Back to Empire: If I were to say that I was excited about this game, then I would probably win the understatement of the year award. I know for some this would call into question my objectivity as a journalist, but to be quite honest, I'm more likely to be objective with a game I really like, as opposed to a game I really hate.

Working for an online publication as I do, it’s not uncommon for me to receive review code through digital distribution as opposed to a CD in the post. (Although, as it happens, I've received more games through the post then I have via the internet.) Whilst I do take a certain secret pleasure in receiving games through the post, especially when the publisher has been generous enough to provide a full retail copy, at the end of the day, I don't mind how I get my game, so long as I get it.

With Empire, it soon became apparent that SEGA was going to try and milk the whole Steam angle for all it was worth, and was forcing the majority of online publications, especially the 'not so big ones' like mine, to obtain their code from Steam. Fine, ok. I can deal with that. I would have preffered a nice shiny boxed copy, but whatever.
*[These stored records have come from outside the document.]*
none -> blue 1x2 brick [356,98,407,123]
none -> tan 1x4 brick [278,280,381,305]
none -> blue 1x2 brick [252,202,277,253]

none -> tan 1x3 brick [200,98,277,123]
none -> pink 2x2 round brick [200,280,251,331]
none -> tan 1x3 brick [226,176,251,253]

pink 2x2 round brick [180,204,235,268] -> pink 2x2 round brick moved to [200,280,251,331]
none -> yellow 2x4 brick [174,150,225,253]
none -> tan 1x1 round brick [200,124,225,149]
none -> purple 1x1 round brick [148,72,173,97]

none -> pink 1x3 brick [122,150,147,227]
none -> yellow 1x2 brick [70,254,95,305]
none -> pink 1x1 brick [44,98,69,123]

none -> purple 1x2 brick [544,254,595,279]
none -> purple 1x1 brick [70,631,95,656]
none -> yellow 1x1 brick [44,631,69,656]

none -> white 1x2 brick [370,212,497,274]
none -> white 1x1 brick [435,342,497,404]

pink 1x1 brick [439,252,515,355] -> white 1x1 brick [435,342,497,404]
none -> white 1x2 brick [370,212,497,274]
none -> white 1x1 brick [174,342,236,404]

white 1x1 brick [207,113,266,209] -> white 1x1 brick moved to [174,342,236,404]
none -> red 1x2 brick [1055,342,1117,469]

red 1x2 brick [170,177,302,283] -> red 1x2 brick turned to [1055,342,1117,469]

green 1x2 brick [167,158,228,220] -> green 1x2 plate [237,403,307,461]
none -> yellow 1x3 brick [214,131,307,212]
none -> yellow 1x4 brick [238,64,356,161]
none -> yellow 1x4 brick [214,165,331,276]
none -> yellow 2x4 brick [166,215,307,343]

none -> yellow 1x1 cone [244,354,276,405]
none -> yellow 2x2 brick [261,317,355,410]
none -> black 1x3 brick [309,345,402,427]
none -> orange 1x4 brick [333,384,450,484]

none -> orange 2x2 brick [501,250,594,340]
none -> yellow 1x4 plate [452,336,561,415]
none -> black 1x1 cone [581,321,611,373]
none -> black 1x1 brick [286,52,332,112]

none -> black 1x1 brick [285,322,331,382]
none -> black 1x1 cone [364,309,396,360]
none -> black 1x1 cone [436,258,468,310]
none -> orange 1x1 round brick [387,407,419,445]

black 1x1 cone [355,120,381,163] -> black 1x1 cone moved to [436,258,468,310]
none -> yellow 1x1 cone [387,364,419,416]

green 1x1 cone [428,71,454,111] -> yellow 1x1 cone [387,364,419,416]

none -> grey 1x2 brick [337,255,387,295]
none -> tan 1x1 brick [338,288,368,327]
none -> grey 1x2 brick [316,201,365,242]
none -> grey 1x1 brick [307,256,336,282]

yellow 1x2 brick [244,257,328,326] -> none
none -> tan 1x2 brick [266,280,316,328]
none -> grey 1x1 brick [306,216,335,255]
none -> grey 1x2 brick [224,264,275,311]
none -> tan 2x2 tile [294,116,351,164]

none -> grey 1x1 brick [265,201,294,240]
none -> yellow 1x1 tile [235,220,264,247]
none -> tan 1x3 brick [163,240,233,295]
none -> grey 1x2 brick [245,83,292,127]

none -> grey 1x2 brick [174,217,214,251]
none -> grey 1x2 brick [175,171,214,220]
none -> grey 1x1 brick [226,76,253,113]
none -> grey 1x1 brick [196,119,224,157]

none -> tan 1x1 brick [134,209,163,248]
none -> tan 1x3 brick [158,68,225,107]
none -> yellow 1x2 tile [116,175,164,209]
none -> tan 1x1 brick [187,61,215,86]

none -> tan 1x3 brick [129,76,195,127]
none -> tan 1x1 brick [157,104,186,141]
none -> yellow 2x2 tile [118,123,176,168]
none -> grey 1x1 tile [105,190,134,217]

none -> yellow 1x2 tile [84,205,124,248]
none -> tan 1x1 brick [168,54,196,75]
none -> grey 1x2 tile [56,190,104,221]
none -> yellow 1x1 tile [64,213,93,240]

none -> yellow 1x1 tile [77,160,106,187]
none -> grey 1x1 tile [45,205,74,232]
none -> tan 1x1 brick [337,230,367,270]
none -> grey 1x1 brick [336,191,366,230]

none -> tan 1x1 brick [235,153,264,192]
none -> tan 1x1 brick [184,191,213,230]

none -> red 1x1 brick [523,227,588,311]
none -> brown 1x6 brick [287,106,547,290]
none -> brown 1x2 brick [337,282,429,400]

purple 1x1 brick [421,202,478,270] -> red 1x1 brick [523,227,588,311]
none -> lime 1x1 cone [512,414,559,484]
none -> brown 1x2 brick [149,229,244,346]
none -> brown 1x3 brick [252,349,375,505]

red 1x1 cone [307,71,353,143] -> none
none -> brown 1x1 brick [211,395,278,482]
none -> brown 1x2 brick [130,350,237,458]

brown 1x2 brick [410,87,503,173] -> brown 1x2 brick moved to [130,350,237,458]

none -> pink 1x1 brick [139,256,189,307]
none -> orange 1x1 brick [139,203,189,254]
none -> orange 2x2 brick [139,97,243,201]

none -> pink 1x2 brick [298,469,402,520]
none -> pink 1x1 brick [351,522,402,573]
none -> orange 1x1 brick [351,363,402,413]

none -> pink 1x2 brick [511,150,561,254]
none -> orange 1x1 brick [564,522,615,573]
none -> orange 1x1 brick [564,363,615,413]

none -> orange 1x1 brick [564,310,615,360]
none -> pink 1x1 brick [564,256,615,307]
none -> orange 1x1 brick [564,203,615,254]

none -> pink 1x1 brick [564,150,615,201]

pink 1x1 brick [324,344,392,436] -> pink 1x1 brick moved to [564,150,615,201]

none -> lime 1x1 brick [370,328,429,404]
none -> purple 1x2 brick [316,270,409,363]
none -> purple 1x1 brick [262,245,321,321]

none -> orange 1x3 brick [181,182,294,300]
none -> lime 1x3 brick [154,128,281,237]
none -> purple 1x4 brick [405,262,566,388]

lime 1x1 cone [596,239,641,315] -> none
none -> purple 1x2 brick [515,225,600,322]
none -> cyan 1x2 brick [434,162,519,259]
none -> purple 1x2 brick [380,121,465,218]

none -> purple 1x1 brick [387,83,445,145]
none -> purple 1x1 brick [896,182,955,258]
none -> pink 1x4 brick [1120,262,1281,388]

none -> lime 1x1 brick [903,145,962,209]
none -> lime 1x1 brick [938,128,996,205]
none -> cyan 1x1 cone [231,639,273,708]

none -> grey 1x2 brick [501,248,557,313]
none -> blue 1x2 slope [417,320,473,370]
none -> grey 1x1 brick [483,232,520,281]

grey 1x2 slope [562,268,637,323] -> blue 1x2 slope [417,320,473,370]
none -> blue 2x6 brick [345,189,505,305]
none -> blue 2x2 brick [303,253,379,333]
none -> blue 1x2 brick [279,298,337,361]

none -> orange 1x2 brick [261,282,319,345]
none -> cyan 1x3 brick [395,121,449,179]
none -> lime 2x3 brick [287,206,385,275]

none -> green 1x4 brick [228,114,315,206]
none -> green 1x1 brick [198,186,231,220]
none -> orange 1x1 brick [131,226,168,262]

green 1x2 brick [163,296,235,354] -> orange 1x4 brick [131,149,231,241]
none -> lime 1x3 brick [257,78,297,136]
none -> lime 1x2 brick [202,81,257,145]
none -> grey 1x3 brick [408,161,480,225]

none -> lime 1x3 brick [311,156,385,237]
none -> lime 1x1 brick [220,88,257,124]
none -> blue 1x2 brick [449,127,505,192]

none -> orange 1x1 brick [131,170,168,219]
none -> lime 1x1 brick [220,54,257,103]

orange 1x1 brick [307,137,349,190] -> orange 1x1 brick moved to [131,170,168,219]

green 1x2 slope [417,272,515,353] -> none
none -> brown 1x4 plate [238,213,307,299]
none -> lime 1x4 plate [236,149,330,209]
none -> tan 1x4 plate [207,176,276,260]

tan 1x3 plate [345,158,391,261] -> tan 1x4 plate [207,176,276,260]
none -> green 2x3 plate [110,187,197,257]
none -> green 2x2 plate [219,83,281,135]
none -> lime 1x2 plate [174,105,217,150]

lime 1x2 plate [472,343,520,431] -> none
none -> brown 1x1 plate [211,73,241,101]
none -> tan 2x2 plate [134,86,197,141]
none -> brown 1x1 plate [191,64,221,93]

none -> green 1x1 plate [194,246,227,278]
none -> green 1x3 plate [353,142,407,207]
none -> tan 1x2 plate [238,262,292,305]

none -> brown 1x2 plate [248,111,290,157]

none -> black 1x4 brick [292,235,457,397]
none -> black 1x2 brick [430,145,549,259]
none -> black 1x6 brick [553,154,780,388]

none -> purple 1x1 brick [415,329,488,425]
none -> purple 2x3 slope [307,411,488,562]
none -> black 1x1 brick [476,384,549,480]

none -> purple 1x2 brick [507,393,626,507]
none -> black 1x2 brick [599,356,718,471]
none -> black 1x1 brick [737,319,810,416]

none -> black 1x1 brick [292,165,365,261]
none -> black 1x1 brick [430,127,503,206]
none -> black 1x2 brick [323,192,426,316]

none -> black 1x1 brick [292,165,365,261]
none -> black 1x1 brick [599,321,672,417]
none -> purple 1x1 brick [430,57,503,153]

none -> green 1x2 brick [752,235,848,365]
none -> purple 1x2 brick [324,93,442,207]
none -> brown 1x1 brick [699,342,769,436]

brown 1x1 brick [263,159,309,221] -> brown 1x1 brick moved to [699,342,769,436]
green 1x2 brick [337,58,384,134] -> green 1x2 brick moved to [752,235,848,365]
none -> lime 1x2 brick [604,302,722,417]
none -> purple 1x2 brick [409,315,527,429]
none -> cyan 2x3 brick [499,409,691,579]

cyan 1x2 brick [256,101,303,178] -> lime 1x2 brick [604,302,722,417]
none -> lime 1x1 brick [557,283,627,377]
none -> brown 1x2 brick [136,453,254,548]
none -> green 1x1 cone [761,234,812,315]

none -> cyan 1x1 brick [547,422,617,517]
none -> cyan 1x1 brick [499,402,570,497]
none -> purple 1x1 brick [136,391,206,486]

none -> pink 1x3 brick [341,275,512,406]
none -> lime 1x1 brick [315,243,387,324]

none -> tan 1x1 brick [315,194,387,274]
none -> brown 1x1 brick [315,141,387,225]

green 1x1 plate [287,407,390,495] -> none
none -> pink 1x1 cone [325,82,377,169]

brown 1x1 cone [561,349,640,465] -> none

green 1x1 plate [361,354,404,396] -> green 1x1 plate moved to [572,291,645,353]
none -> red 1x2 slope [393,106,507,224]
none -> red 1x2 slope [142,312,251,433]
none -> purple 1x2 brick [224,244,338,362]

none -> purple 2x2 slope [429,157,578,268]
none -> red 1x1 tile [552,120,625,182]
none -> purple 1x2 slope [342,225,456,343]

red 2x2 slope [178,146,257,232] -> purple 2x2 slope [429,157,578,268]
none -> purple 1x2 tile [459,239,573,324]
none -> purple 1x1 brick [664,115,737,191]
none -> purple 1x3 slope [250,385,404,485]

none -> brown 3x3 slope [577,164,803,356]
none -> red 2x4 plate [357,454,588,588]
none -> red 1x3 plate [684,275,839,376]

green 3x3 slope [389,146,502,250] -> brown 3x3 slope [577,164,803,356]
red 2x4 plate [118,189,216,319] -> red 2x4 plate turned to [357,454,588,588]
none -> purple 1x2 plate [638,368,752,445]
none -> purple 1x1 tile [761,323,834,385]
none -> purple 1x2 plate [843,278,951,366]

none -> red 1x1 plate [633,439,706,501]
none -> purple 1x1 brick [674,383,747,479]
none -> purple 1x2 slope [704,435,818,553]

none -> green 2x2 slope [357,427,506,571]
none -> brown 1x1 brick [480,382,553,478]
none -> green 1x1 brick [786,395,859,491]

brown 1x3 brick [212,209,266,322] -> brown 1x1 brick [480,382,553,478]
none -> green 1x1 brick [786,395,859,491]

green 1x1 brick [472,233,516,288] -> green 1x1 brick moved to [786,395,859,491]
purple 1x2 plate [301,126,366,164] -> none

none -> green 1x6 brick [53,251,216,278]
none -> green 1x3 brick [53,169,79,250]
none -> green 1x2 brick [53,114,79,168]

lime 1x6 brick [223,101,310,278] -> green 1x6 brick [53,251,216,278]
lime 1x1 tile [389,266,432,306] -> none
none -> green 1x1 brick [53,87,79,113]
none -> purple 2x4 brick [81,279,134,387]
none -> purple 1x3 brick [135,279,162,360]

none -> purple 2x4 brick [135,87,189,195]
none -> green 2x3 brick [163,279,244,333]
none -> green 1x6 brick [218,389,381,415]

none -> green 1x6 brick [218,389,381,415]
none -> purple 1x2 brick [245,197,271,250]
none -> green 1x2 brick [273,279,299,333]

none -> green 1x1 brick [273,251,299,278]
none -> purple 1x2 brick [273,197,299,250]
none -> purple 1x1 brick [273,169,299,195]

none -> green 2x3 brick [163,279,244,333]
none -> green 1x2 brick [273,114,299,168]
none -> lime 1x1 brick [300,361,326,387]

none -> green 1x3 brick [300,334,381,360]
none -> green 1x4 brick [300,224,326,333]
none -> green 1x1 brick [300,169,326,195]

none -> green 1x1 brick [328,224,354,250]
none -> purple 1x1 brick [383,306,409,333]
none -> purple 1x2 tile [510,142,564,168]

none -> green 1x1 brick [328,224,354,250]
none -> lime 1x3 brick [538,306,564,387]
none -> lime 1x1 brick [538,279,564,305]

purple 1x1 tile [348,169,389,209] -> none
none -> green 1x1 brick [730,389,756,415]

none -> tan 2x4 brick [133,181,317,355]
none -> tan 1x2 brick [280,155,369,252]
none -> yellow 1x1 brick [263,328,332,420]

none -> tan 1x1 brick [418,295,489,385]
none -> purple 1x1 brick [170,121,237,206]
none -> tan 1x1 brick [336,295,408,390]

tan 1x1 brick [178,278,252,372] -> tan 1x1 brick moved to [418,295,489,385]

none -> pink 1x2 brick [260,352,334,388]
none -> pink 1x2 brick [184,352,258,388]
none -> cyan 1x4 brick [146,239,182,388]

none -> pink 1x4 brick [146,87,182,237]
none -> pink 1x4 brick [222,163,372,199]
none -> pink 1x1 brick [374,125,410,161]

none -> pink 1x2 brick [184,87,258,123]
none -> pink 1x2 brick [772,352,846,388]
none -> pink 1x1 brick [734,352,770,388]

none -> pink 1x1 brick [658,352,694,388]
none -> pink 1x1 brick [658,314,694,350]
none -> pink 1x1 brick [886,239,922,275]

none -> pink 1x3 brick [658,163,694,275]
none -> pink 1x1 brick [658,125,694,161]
So rewind to last Wednesday. I was chatting to my editor, as we do, and eventually we get our serial code from Sega for our copy of Empire. Huzzah! Overflowing with anticipation, I eagerly open up Steam, go the Activation's section, and type in my code. Crash.

...Wait? What?

I re-open the program, type in the code again. Crash.

...Fuck.

No matter how many times I try, the Steam client always crashes whenever I type in the key. Which means I can't download Empire. Which means I can't play Empire... oh God.

As you can imagine, I was a tad distressed by these turn of events. The moment I had been waiting for had been snatched from me by some karmic twist of fate, and I could not play the game I'd been waiting many a -month for. After frantically informing my editor of the situation, we both desperately tried to find a solution to the problem, which to this day has yet to be found.

Although we now know what the cause of the problem is. A combination of a final release version being chosen, Steam's set-up for purchasing Empire online, and some sort of password algorithm (I'm a bit fuzzy over that bit), means that the Steam client can't find what it's looking for, and so shuts down in confusion and fear. Despite several emails to Sega, Valve, and whoever else we thought could help, the best we got was that they were 'working on it', and as the weekend approached, it was clear that I wouldn't be getting a review copy until Monday, at the earliest. Considering they're releasing it on Tuesday and Wednesday, it's quite possible that normal people are going to get to play this game before I do. Unprecedented, and totally unacceptable.

The only good point to come out of all this is that it happened to everyone else as well, as there are only 2/3 reviews actually online so far. Still, I'm over it now. Extremely disappointed, but over it. I know I'll be getting my hands on this game sooner or later, but the experience will be tainted ever so slightly.

And so we come back to the original point of this rant: the boxed copy. If SEGA had only stopped trying to be hip, or had made sure that the keys were set up properly, I wouldn't be here. Whilst I fully realise that digital distribution was probably the easiest way to get us our code, the fact that they didn't even check to see if it was working properly is embarrassing, and the fact that they didn't just send us out boxed copies as replacements is unfortunate.

I will say this though, in their defence: all of this I have deduced from talking to other people, or working it out on my own. Perhaps there was a more reasonable explanation for what happened, but Sega haven't exactly been talkative since this the initial event. That's public relations for you.

At the end of the day though, nothing beats a boxed copy of a game... Apart from maybe the Royal Mail.